Electronics and PIC Microcontrollers

Over the past few months, I've been trying to learn more about electronics. My job involves a lot of devices and embedded software, which piqued my interest. As with everything else I do, I want to understand how it all works.

I had a couple of digital electronics courses in college, so I know how to design circuits with NAND gates, inverters, flip-flops, and so on. But I've never known much about capacitors, coils, transistors, amplifiers, oscillators, or other "analog" stuff, other than the formulas needed to pass physics tests.

So I bought a couple of books on electronics, and bought one of those Radio Shack "Electronics Learning Lab" thingees. I read the electronics books, but they didn't do much for me. The first few chapters were just refreshers of things I remembered from physics classes (V=IR and all that stuff), and the later chapters were a little incomprehensible (too many formulas, not much explanation of what the circuits actually do).

The Learning Lab has sat on the shelf. Going through its experiments would have helped, but I never had time when I had interest, and never had interest when I had time.

A couple of weeks ago I got into PIC microcontroller programming. My current project involves some PIC firmware development, and while I won't be directly involved in that, I wanted to learn enough about the process that I could make some intelligent decisions about it. (I'm supposedly directing this effort.)

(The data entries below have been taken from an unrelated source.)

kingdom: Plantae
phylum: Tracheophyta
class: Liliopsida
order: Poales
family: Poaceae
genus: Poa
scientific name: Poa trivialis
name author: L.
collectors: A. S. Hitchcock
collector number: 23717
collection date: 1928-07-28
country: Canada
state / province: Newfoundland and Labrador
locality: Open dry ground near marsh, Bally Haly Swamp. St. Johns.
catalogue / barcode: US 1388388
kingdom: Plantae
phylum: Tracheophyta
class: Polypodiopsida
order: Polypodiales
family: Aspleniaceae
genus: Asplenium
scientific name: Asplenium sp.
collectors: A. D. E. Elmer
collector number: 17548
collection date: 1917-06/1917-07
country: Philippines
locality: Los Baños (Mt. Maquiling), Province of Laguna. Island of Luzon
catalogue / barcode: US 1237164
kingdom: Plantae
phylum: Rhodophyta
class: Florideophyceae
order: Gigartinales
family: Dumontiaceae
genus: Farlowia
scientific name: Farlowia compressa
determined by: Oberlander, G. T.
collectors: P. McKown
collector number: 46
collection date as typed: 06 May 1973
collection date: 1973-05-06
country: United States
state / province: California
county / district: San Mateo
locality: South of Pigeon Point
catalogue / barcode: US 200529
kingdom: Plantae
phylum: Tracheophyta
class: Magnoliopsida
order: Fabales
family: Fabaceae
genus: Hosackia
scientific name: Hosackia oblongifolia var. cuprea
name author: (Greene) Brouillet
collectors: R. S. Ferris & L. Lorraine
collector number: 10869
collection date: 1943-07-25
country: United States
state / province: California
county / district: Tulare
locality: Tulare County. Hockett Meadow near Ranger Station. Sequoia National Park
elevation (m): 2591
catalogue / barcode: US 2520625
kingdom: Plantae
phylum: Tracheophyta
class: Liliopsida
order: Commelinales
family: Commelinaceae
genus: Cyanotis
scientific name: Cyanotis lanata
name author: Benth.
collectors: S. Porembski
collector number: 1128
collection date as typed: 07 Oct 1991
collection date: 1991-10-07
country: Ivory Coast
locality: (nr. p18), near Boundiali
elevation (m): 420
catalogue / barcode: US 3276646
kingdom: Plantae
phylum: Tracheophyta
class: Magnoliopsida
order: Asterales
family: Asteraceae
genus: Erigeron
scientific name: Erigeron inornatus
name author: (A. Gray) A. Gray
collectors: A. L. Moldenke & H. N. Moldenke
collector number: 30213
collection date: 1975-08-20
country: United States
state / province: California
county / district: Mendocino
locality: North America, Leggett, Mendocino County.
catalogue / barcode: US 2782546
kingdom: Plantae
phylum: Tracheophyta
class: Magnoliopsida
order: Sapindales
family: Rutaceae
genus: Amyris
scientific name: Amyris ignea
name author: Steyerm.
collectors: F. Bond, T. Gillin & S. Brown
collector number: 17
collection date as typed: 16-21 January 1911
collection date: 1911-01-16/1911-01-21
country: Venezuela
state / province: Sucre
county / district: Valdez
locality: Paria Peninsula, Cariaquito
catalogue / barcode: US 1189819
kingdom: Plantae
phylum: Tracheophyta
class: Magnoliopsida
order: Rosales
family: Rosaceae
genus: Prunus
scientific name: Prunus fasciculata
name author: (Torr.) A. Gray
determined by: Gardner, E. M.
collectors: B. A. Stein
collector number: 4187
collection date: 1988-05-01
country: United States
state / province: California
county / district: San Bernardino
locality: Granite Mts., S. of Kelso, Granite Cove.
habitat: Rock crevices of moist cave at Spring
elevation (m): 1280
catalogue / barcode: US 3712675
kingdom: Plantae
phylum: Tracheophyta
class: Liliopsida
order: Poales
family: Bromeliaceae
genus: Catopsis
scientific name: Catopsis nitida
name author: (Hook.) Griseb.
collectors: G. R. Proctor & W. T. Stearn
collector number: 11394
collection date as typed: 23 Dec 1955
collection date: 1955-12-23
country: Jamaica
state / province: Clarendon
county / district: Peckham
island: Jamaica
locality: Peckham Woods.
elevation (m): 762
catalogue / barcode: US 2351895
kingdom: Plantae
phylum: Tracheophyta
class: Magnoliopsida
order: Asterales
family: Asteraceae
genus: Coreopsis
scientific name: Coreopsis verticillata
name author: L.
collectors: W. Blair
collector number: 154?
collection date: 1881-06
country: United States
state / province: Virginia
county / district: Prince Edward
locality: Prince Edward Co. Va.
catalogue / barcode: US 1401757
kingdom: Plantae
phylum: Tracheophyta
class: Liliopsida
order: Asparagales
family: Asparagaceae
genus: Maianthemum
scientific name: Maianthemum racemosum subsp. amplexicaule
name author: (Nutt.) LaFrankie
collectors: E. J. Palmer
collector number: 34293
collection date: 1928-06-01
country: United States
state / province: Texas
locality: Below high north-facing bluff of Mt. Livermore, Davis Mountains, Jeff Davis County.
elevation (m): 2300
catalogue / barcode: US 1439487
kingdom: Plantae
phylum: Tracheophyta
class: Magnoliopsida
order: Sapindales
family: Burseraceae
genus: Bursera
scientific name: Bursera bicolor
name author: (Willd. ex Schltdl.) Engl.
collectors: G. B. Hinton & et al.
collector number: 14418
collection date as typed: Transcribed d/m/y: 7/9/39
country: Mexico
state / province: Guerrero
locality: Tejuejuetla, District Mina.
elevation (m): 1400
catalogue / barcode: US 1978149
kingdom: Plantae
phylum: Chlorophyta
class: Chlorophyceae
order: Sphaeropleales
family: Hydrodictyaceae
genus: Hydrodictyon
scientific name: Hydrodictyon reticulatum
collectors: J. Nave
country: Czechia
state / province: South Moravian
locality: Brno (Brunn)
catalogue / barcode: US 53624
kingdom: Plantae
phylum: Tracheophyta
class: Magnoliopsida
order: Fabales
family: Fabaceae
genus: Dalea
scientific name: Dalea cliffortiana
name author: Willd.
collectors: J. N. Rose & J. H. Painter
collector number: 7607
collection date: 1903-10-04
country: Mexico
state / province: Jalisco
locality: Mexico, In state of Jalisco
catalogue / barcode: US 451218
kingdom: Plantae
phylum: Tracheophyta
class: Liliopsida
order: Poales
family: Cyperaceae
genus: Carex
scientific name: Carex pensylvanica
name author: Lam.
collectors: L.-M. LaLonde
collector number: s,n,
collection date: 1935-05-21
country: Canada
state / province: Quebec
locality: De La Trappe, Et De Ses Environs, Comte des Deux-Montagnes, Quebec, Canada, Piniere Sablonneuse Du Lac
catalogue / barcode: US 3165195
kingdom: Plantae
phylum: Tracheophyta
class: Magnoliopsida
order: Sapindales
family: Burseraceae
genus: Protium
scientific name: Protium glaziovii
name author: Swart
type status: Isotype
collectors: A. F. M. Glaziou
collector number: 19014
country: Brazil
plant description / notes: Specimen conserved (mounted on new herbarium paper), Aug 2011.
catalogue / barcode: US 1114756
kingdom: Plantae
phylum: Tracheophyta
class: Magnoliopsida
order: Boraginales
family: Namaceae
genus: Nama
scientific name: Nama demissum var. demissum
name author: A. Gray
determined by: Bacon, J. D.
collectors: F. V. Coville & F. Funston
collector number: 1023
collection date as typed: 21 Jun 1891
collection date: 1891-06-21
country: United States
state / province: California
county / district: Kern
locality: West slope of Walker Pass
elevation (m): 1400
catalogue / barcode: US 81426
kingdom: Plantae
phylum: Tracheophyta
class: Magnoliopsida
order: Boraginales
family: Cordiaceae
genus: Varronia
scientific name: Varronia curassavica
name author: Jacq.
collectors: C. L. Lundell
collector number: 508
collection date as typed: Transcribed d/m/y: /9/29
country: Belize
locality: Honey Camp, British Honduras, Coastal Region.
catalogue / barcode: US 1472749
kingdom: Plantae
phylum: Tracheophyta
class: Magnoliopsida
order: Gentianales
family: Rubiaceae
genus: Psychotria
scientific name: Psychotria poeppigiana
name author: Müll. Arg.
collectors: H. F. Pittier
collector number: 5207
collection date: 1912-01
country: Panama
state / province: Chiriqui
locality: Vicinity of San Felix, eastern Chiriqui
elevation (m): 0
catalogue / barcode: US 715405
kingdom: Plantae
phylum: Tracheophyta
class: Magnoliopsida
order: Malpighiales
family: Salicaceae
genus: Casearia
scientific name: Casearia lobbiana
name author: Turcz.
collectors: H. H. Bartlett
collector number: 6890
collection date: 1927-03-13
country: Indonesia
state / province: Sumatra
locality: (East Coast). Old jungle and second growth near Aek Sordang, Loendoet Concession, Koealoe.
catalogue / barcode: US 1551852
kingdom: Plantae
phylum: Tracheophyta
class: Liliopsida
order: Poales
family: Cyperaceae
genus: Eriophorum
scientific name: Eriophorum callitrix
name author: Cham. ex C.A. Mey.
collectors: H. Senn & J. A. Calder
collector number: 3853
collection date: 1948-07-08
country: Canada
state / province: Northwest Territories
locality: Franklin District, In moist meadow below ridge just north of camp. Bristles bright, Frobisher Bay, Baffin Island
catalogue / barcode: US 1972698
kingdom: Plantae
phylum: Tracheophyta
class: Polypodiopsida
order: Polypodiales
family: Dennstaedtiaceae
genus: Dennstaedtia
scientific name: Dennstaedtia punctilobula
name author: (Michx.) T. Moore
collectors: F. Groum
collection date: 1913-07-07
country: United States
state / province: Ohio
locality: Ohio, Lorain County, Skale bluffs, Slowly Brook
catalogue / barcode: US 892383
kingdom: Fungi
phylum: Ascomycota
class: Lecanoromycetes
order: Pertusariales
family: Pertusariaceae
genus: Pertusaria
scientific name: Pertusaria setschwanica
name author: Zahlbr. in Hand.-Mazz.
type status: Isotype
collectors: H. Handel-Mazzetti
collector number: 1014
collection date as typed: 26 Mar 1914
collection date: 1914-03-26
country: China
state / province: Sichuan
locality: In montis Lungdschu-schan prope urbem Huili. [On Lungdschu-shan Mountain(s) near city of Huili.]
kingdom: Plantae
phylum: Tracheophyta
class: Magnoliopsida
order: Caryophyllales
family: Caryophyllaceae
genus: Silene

I bought the "PICkit 1 Flash Starter Kit" from Microchip. It includes a programmer/testing board, a couple of PIC microcontrollers (a PIC12f675 and a PIC16F684), and some tutorials and documentation. I also bought Programming and Customizing PICmicro Microcontollers by Myke Predko. Using these and a few little tidbits from the web, I've written the traditional "flashing LED" program, and also a 7-segment LED controller program.

So far, I've written PIC code in assembly language. The PIC's instruction set is very small, with only 35 instructions, so I picked it up pretty quick. There are some differences between programming for PICs and for other microprocessors, mostly related to lack of RAM, register bank switching, and the separate code/data spaces, but it's not too hard once you learn the techniques. It's nice to get back into this kind of low-level programming.

When my programs get too complex for assembly, I'll probably give PicForth a try. There are C compilers and other languages for the PIC, but I'd prefer to stay as low-level as I can. I notice that PicForth doesn't support the controllers that I have, so I may have to play around with its code generator a bit.

Wiring the PIC into circuits on the Learning Lab breadboard is helping me get back into the electronics study. It's easier for me to write code than to figure out how to wire together a bunch of resistors, capacitors, and transistors, but once I've got the circuit working I can play with replacing some of the PIC functions with electronic components, and vice versa.

So now I have something to do while my helicopter batteries are recharging.